В отношениях своих с Вилларским, с княжною, с доктором, со всеми людьми, с которыми он встречался теперь, в Пьере была новая черта, заслуживавшая ему расположение всех людей: это признание возможности каждого человека думать, чувствовать и смотреть на вещи по своему; признание невозможности словами разубедить человека. Эта законная особенность каждого человека, которая прежде волновала и раздражала Пьера, теперь составляла основу участия и интереса, которые он принимал в людях. Различие, иногда совершенное противоречие взглядов людей с своею жизнью и между собою, радовало Пьера и вызывало в нем насмешливую и кроткую улыбку.

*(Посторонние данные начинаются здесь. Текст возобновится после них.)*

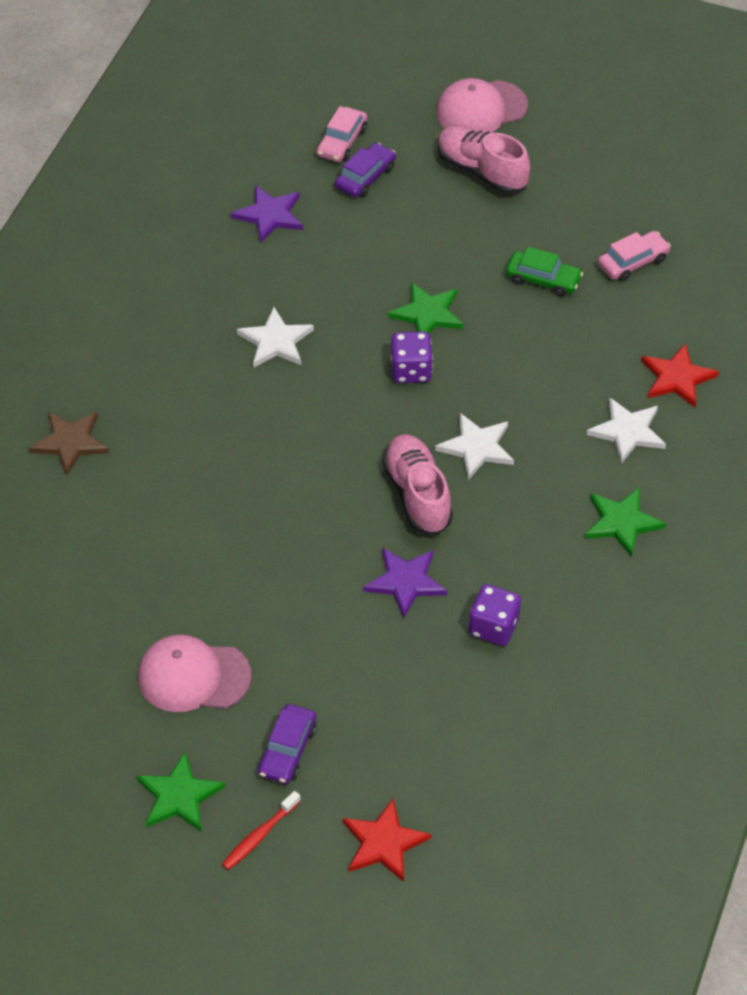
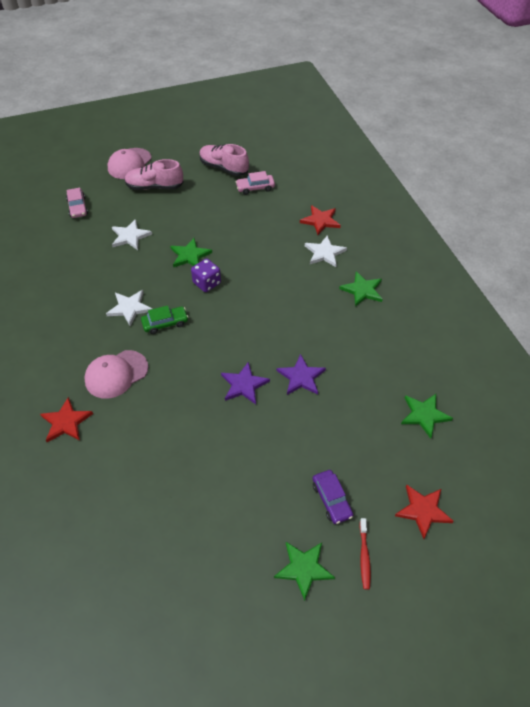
camera: 40 degrees left, 0 degrees up
(70, 442) = (66, 422): brown star -> red star
(193, 676) = (248, 497): pink cap -> pink cap (116, 374)
(269, 215) = (72, 255): purple star -> purple star (244, 385)
(365, 177) = (103, 216): purple car -> none
(417, 495) = (265, 334): pink shoe -> pink shoe (223, 168)
(477, 447) = (270, 298): white star -> white star (130, 236)
(493, 627) = (360, 370): purple dice -> none
(515, 741) = (424, 415): none -> green star
(543, 279) = (225, 214): green car -> green car (165, 323)
(633, 262) = (255, 188): pink car -> pink car turned 120 degrees counterclockwise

В практических делах Пьер неожиданно теперь почувствовал, что у него был центр тяжести, которого не было прежде. Прежде каждый денежный вопрос, в особенности просьбы о деньгах, которым он, как очень богатый человек, подвергался очень часто, приводили его в безвыходные волнения и недоуменья. «Дать или не дать?» – спрашивал он себя. «У меня есть, а ему нужно. Но другому еще нужнее. Кому нужнее? А может быть, оба обманщики?» И из всех этих предположений он прежде не находил никакого выхода и давал всем, пока было что давать. Точно в таком же недоуменье он находился прежде при каждом вопросе, касающемся его состояния, когда один говорил, что надо поступить так, а другой – иначе.
Теперь, к удивлению своему, он нашел, что во всех этих вопросах не было более сомнений и недоумений. В нем теперь явился судья, по каким то неизвестным ему самому законам решавший, что было нужно и чего не нужно делать.
Он был так же, как прежде, равнодушен к денежным делам; но теперь он несомненно знал, что должно сделать и чего не должно. Первым приложением этого нового судьи была для него просьба пленного французского полковника, пришедшего к нему, много рассказывавшего о своих подвигах и под конец заявившего почти требование о том, чтобы Пьер дал ему четыре тысячи франков для отсылки жене и детям. Пьер без малейшего труда и напряжения отказал ему, удивляясь впоследствии, как было просто и легко то, что прежде казалось неразрешимо трудным. Вместе с тем тут же, отказывая полковнику, он решил, что необходимо употребить хитрость для того, чтобы, уезжая из Орла, заставить итальянского офицера взять денег, в которых он, видимо, нуждался. Новым доказательством для Пьера его утвердившегося взгляда на практические дела было его решение вопроса о долгах жены и о возобновлении или невозобновлении московских домов и дач.
В Орел приезжал к нему его главный управляющий, и с ним Пьер сделал общий счет своих изменявшихся доходов. Пожар Москвы стоил Пьеру, по учету главно управляющего, около двух миллионов.
Главноуправляющий, в утешение этих потерь, представил Пьеру расчет о том, что, несмотря на эти потери, доходы его не только не уменьшатся, но увеличатся, если он откажется от уплаты долгов, оставшихся после графини, к чему он не может быть обязан, и если он не будет возобновлять московских домов и подмосковной, которые стоили ежегодно восемьдесят тысяч и ничего не приносили.
– Да, да, это правда, – сказал Пьер, весело улыбаясь. – Да, да, мне ничего этого не нужно. Я от разоренья стал гораздо богаче.